Текущая страница: 6 (всего у книги 17 страниц) [доступный отрывок для чтения: 6 страниц]
– Это правда?
– И да, и нет, – неохотно отозвался Олег. – Два прогноза, которые я сделал тогда, но в статью не включил, не сбылись. И теперь они почти наверняка не сбудутся.
– Какие именно? Почему не сбудутся?
– Потому что история нелинейна.
– Спасибо. Понятно объяснил, – вздохнула Эльвира и посмотрела на небо.
Погода решила поквитаться с людьми за полмесяца беспричинно подаренного спокойствия. Ветер продолжал метаться в поисках верного направления; сила порывов увеличилась. Резкий шелест барашков прорывался сквозь его натугу.
– Вы в одном неправы, Вадим, – неожиданно сказал Олег. – «Историческую ткань» создает историк, а не археолог. Историк, владеющий стилем. Археолог – не творец. Он – чернорабочий. В своём мировоззрении он ориентируется, как правило, на прошлое, на феноменологию объектов, культур. А историк устремлён в будущее, к неким универсалиям, к которым рано или поздно придём мы все… Однако природе действительно не понравился наш переезд. Спасибо за уху. Пора домой. Если начнётся гроза, советую всем «рассоваться» по машинам. Так безопаснее.

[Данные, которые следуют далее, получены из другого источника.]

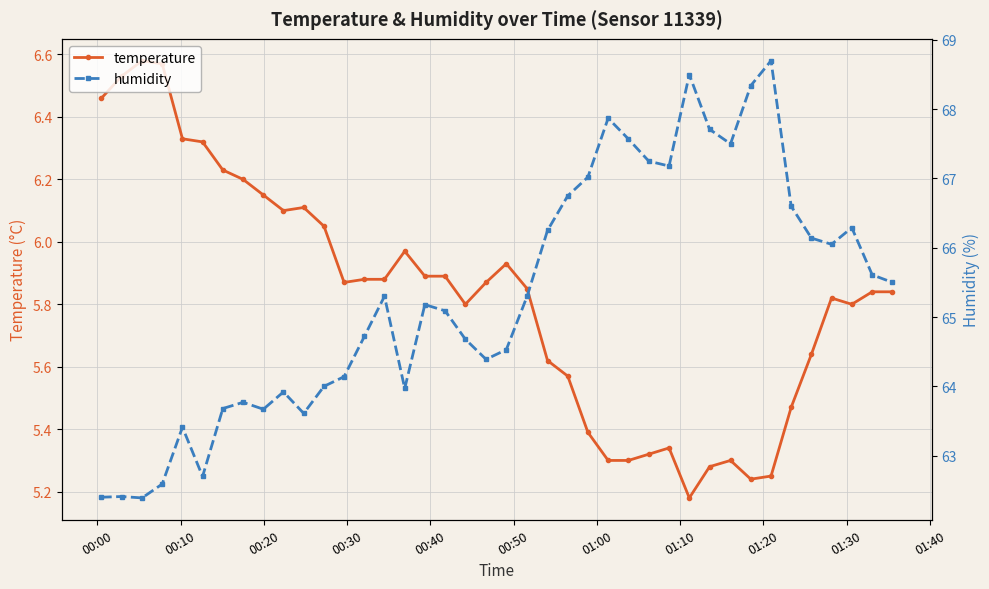

Does the chart display data point markers on the line(s)?

Yes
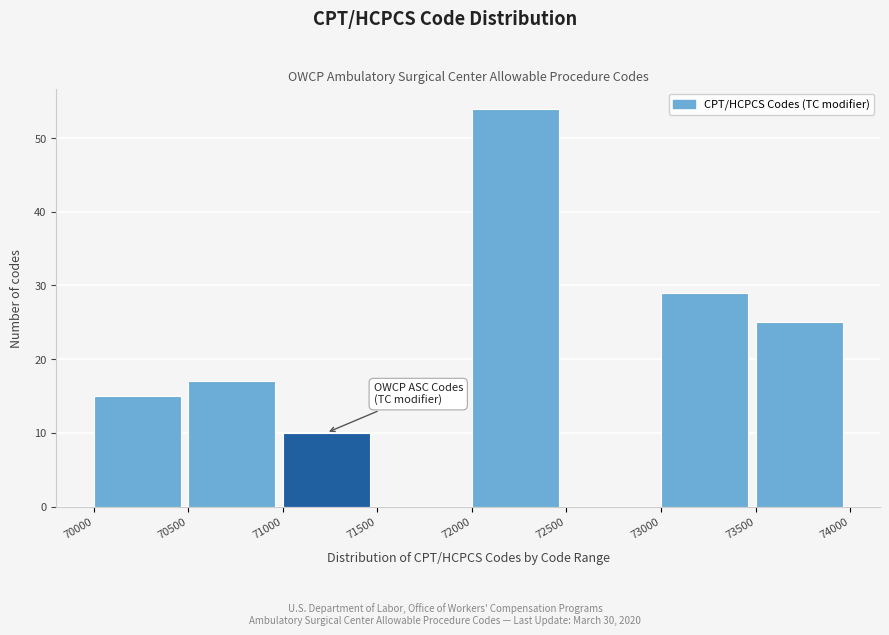

Reading left to right, transcribe this chart: for each bar, give the range it covers on the x-axis and its height. The values are not printed on the chart, so give them approximately, as read against the axis.

70000 to 70500: 15
70500 to 71000: 17
71000 to 71500: 10
71500 to 72000: 0
72000 to 72500: 54
72500 to 73000: 0
73000 to 73500: 29
73500 to 74000: 25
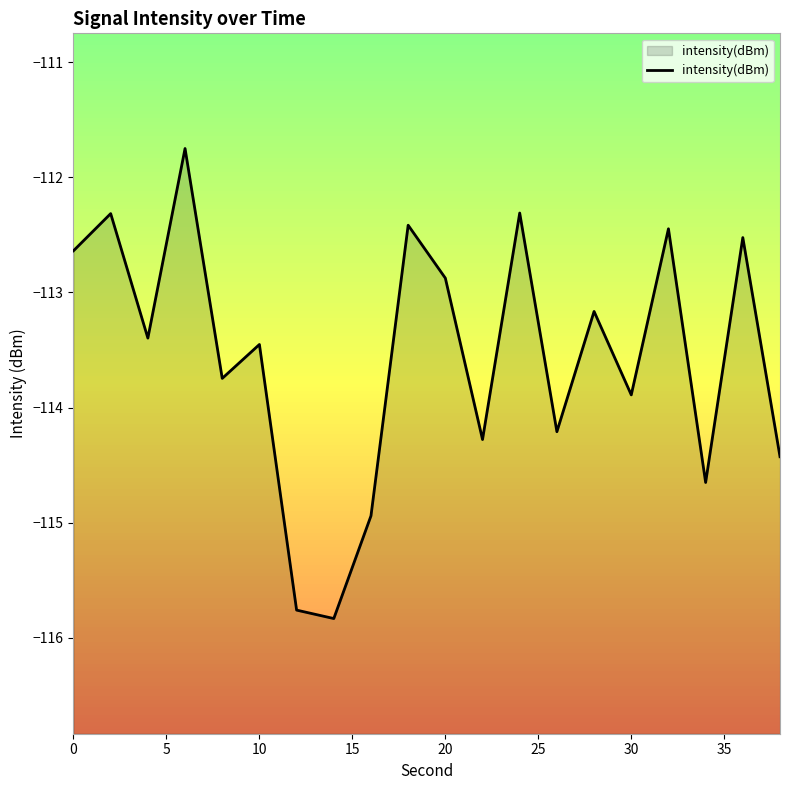

How many points are lower than both their immediate neighbors (excluding endpoints)?

7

Эльвира и Вадим долгими взглядами проводили Олега. Он шёл не оглядываясь. Из всей археологической оравы лишь Алька догадалась обернуться и помахать рукой.
* * *
17 июля, 17.05
Одна палатка уже завалилась. Анна Георгиевна вылезла из-под её «развалин» и, пролетев, как ведьма, одним прыжком десяток метров, заскочила в большой джип. Там её встретили ПАФ и Евгений, не пожелавшие рисковать понапрасну в четырех тряпичных стенах. Следом послышался отдаленный, но мощный громовой раскат, за ним другой, и оставшиеся в палатках археологи стали перебегать в более надёжные убежища. Несмотря на собственные предупреждения, Олег перебрался в занятую Алькой и Настей «Волгу» только тогда, когда глухие удары грома превратились в оглушающий треск. Начался дождь. Но видавшая всякие погодные фокусы «Волга» стояла намертво. Как ни старался ветер, его сил хватало лишь на назойливую раскачку кузова, как при езде по залатанному асфальту.

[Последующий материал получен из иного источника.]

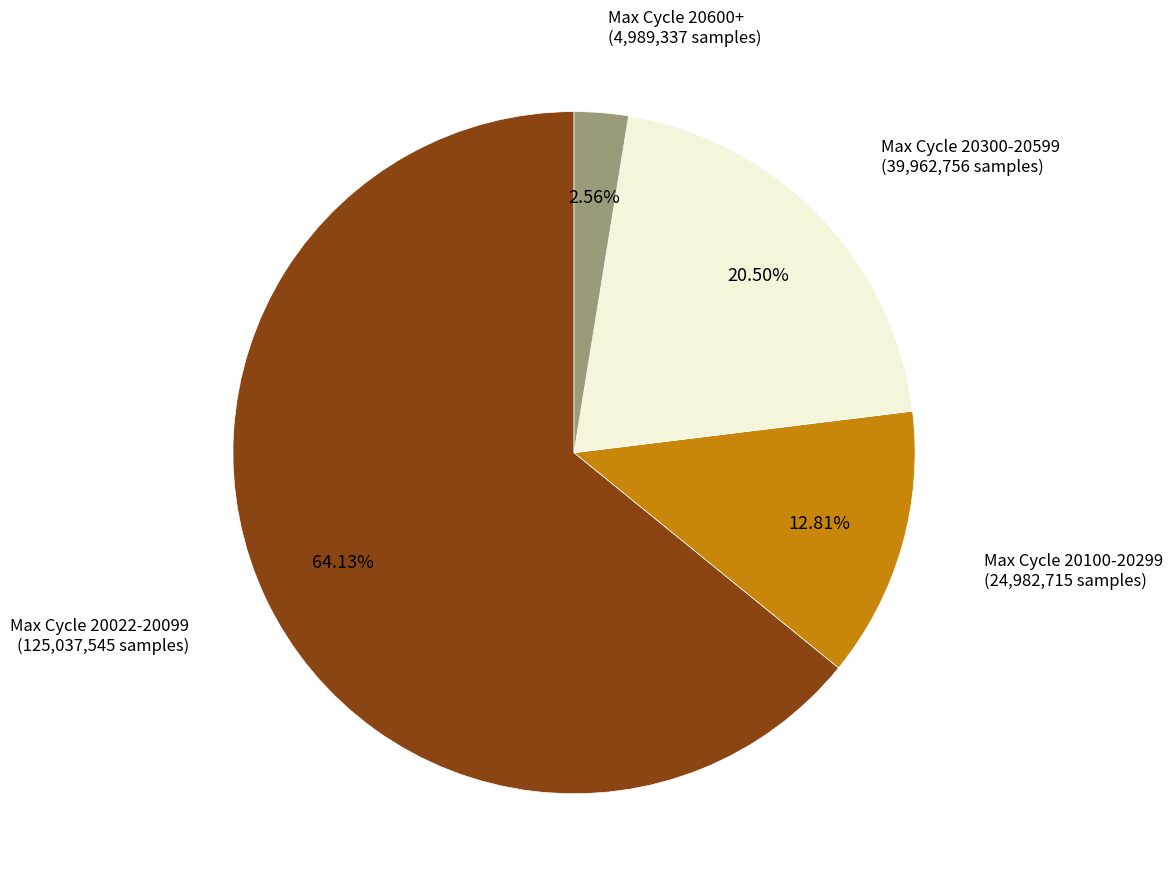

Does any single category account for the majority?

Yes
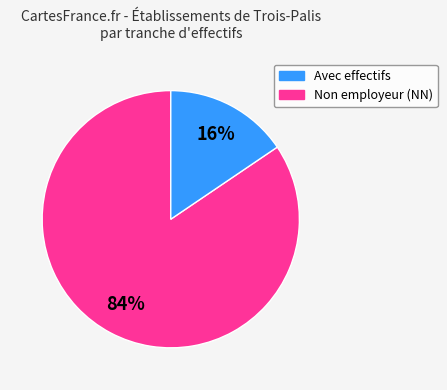

Count the number of slices in the pie.

2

– Зачем вы выбрали пустую машину? – напустился Олег на оробевших девчонок. – От разгула стихии надо спасаться вместе с мужчинами.
– Ну, теперь как раз то, что надо, – неуверенно ответила Алька. – Мы на это и рассчитывали.
– А я рассчитывал на то, что здесь сидит Анна Георгиевна.
– Она промахнулась. У неё не хватило сил изменить курс, – мрачно отшутилась Настя.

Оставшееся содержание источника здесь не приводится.